• DOCUMENT PASSAGE

BEGIN

INSURANCE COVERAGE

FOR ENVIRONMENTAL LIABILITIES

IN COMMERCIAL AUTOMOBILE POLICIES

by

Lori L. Siwik

INTRODUCTION

The Comprehensive Environmental Response, Compensation Liability Act (“CERCLA”) imposes liability upon companies that generate, transport, store, or discard hazardous wastes. Specifically, CERCLA applies joint and several liability to current owners and operators of a facility, previous owners and operators of a facility, generators of the hazardous waste, and transporters of the hazardous waste that used the facility for treatment or disposal. CERCLA seeks to have these potentially responsible parties (“PRPs”) pay for the cleanup of the waste sites.

Transporters of waste may look to not only their commercial general liability policies, but to their commercial automobile liability policies for coverage in paying for the cleanup of the waste sites.[i] Specifically, transporters should look at their automobile liability policies to determine whether there is coverage for loading and unloading since an argument can be made that the contamination is attributable to releases which occurred after the unloading of the waste from the vehicle into the landfill. Several courts have recognized the applicability of automobile liability coverage to the cleanup of environmental contamination.

This article will discuss the policy language and the legal arguments demonstrating the applicability of commercial automobile liability policies to environmental claims.

 


THE POLICY LANGUAGE AND COURT INTERPRETATION

Arising Out of the Use Provision

Many pre-1970 commercial automobile liability policies contain language in the insuring agreement which reads:

The company will pay on behalf of the insured all sums which the insured shall become legally obligated to pay as damages because of

Coverage A bodily injury or

Coverage B property damage

to which this policy applies, caused by an occurrence and arising out of the ownership, maintenance or use, including loading and unloading, of any automobile, and the company shall have the right and duty to defend any suit against the insured seeking damages on account of such bodily injury or property damage. (Emphasis added.)

Damages sustained by third persons as a result of the unloading of a vehicle comes within the “use” provision of automobile liability insurance under the rationale that the unloading of the vehicle is an essential part of using the vehicle.[ii] As the Supreme Court explained in State Farm Mut. Auto Ins. Co. v. Partridge, 10 Cal. 3d 94, 514 P.2d 123 (1973), cases have established that the “arising out of the use” language found in insuring clauses of automobile liability policies “has broad and comprehensive application, and affords coverage for injuries bearing almost any causal relation with the vehicle.”

END

• WORK INSTRUCTIONS
From the article on insurance coverage for environmental liabilities, list every group of parties to which CERCLA applies joint and several liability.

• DATASET CONTENT

BEGIN

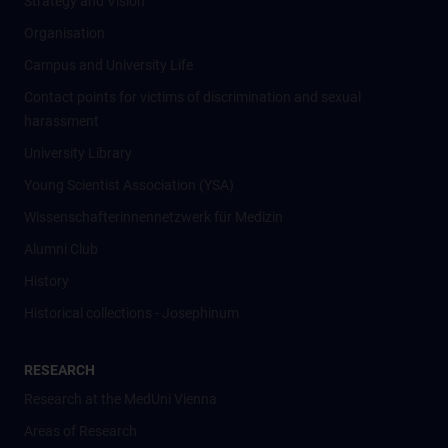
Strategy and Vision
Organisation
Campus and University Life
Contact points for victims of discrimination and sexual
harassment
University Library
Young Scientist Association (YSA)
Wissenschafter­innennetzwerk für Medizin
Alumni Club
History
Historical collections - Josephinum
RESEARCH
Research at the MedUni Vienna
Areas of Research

END
BEGIN

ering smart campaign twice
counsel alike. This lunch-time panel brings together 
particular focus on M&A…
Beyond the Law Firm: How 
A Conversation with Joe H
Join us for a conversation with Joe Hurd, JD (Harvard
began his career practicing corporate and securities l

END

• WRITTEN REPLY
- Current owners and operators of a facility
- Previous owners and operators of a facility
- Generators of the hazardous waste
- Transporters of the hazardous waste that used the facility for treatment or disposal